== QUOTED TEXT ==

Sometimes it is hard for students to grasp the concept of only one responsible leader. For example, on an outdoor trip the head leader is always the responsible leader, even if the program uses the leader of the day (LOD) concept to give students leadership practice. Most people can understand that the head leader must remain the responsible leader because of liability issues, but the reasons are broader than liability. Participants can feel free to try new ways of being in a group, as well as new ways to be effective and psychological leaders, knowing that the responsible leader is their safety valve. Having a designated responsible leader helps keep the trip safe because the roles are clear. As an example, safety expectations and contracts cannot be changed just because the group members are in smaller groups and the responsible leader cannot be in all groups. Certain questions about safety will be referred to the responsible leader, even if the responsible leader asks for student input and opinions, again providing a safety net for the participants.
Describe organic psychological and effective leadership and how these can be recognized and reinforced by the responsible leader, as well as how the responsible leader can delegate psychological and effective leadership tasks. Organic leadership behavior occurs when a participant does an effective or psychological leadership task because she or he sees that it needs to be done rather than because she or he is told to do it. Leadership grows organically from the group members.

===
== EXTRACTED ENTRIES ==

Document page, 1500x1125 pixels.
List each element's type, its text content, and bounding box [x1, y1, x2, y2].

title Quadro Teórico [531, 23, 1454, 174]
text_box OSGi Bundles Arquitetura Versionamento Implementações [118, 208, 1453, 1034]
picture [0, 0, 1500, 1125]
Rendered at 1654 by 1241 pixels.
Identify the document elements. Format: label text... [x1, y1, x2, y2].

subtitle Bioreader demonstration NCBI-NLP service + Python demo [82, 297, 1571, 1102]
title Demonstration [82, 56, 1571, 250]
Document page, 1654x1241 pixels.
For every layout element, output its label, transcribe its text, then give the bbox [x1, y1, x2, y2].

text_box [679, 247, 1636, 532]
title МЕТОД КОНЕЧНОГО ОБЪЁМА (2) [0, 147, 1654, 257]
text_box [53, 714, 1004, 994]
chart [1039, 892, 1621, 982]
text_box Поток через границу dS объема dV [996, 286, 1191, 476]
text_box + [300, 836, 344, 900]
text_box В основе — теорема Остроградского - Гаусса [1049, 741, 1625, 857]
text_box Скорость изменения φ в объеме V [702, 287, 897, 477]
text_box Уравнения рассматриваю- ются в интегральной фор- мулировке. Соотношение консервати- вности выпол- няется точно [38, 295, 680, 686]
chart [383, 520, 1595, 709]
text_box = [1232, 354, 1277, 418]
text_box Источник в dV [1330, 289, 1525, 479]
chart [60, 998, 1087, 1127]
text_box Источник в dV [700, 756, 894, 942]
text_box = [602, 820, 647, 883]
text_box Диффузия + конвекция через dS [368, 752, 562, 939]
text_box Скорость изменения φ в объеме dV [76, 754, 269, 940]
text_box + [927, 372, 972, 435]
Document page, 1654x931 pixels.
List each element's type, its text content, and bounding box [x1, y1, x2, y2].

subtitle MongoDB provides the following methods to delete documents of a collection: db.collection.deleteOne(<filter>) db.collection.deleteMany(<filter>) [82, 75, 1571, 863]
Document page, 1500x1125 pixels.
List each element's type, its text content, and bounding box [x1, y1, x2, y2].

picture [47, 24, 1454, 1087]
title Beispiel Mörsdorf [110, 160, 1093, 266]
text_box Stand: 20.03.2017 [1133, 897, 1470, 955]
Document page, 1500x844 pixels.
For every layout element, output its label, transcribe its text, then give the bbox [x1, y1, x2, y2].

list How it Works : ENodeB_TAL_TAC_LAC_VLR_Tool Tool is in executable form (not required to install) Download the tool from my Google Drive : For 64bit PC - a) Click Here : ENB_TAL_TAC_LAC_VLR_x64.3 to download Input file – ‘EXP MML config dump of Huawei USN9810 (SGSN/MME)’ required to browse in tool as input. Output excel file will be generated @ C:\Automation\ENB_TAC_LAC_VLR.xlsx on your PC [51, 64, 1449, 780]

===

• EXERCISE DETAILS:
Reproduce the passage on responsible leadership above word for word, in full.

• WRITTEN RESPONSE:
Sometimes it is hard for students to grasp the concept of only one responsible leader. For example, on an outdoor trip the head leader is always the responsible leader, even if the program uses the leader of the day (LOD) concept to give students leadership practice. Most people can understand that the head leader must remain the responsible leader because of liability issues, but the reasons are broader than liability. Participants can feel free to try new ways of being in a group, as well as new ways to be effective and psychological leaders, knowing that the responsible leader is their safety valve. Having a designated responsible leader helps keep the trip safe because the roles are clear. As an example, safety expectations and contracts cannot be changed just because the group members are in smaller groups and the responsible leader cannot be in all groups. Certain questions about safety will be referred to the responsible leader, even if the responsible leader asks for student input and opinions, again providing a safety net for the participants.
Describe organic psychological and effective leadership and how these can be recognized and reinforced by the responsible leader, as well as how the responsible leader can delegate psychological and effective leadership tasks. Organic leadership behavior occurs when a participant does an effective or psychological leadership task because she or he sees that it needs to be done rather than because she or he is told to do it. Leadership grows organically from the group members.